With less than half the power on Puerto Rico restored two months after a deadly hurricane hit the island, the company hired to help bring back the electricity is “standing down,” it said, because it is owed tens of millions of dollars for weeks of work.

Whitefish Energy Holdings had already been fired last month by the Puerto Rico Electric Power Authority after widespread criticism and multiple investigations of a $300 million contract it received to help repair the island’s power grid. Even with the cancellation of the contentious contract, the company and its 500 workers were supposed to stay on the job until the end of the month.

Puerto Rico’s bankrupt electric company, known as PREPA, is behind in its payments and Whitefish cannot continue fronting the cash needed to hire subcontracted workers, Whitefish said. Dozens of line workers from Florida have already begun heading home, because the utilities they work for are nervous about payment, the company said in a letter to PREPA. It added that it hoped to resume work once the payment issue was resolved.

According to the Whitefish letter, the company has billed about $103 million — and $83 million is still outstanding.

The billing dispute comes as the amount of power generation in Puerto Rico has actually declined in the past week. More than eight weeks after Hurricane Maria swept through the island, toppling power poles, transmission lines and towers, the grid is performing at just 49.4 percent of its capacity. PREPA had reached 50 percent last Wednesday, before several power failures knocked out service to many communities that had seen electricity restored.

Thousands of businesses remain closed and millions of people are in the dark.

The payment dispute underscores the chaotic atmosphere at PREPA, which is $9 billion in debt and in search of a new chief executive after the last boss was forced out on Friday.

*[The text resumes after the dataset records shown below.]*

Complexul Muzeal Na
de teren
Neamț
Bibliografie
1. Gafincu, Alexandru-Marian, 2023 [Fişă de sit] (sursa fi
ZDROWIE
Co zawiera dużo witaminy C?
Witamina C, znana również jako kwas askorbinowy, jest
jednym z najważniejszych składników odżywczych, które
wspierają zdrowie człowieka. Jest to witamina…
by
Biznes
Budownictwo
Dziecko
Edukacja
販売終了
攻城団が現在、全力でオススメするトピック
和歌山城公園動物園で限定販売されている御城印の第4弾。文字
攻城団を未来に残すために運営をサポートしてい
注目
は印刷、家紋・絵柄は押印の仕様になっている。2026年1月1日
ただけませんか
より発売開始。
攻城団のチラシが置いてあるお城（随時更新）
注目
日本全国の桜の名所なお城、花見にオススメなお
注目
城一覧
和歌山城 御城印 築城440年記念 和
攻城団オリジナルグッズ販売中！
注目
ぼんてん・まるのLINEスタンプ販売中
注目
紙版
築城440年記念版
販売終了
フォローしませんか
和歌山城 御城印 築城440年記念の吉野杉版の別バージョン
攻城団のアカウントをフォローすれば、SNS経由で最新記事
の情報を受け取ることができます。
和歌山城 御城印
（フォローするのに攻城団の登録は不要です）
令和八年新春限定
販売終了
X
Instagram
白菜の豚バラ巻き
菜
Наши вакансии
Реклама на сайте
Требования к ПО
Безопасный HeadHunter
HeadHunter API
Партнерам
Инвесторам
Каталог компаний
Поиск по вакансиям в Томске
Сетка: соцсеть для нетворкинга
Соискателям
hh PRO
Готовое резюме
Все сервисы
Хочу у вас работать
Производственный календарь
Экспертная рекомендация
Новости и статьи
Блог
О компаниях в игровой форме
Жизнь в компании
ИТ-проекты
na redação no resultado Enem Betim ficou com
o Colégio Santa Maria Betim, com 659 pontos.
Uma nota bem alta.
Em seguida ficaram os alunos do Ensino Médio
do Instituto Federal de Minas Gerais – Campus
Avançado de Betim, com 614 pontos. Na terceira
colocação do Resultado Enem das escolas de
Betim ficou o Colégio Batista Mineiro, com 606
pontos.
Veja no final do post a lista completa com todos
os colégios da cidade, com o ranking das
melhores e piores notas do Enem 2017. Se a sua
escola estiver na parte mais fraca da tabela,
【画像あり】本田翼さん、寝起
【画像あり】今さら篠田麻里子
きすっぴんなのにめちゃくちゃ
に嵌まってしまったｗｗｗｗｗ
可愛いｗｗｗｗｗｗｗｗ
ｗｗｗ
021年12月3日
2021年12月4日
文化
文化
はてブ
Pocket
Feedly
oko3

“It may have not been the best business decision coming to work for a bankrupt island,” Whitefish’s chief executive, Andy Techmanski, told CNN.

He said the company had been assured it would be reimbursed for its work by the Federal Emergency Management Agency. But FEMA distanced itself when curious clauses in the contract saying it had been approved by the federal government and could not be audited were made public. FEMA’s director has vowed not to commit “one dollar” to the contract, and it is unclear whether PREPA has enough money to pay the bills itself.

A spokesman for PREPA said that the utility had stopped making payments after one of the subcontracted companies Whitefish had hired complained that it had not been paid. The subcontractor, PREPA said, asked for a freeze on Whitefish’s payments.

“Faced with this claim, PREPA had to stop the pending payments to Whitefish until the situation with the Whitefish subcontractor is clarified,” the company said in a statement. The statement did not name the subcontractor.

The company’s invoices are being audited, PREPA said.

Whitefish and PREPA came under scathing criticism when it was revealed that PREPA had agreed to pay $319 an hour for the subcontracted linemen, far above industry standards.

Three Florida companies that sent linemen under the Whitefish contract were being paid far less, as little as $42 an hour.

The three public utilities, Lakeland, Kissimmee and Jacksonville Electric, said their workers were heading home because they had completed their assignments. The companies said that they had not been paid but that the waiting period was normal.

“Their families are anxious to have them home,” said Chris Gent, a spokesman for the Kissimmee Utility Authority. “This is the longest mutual aid trip we’ve ever done.”

The Puerto Rico government enlisted more companies to help. Gov. Andrew M. Cuomo of New York announced Tuesday that another 200 workers and 180 vehicles from the state had arrived in Puerto Rico.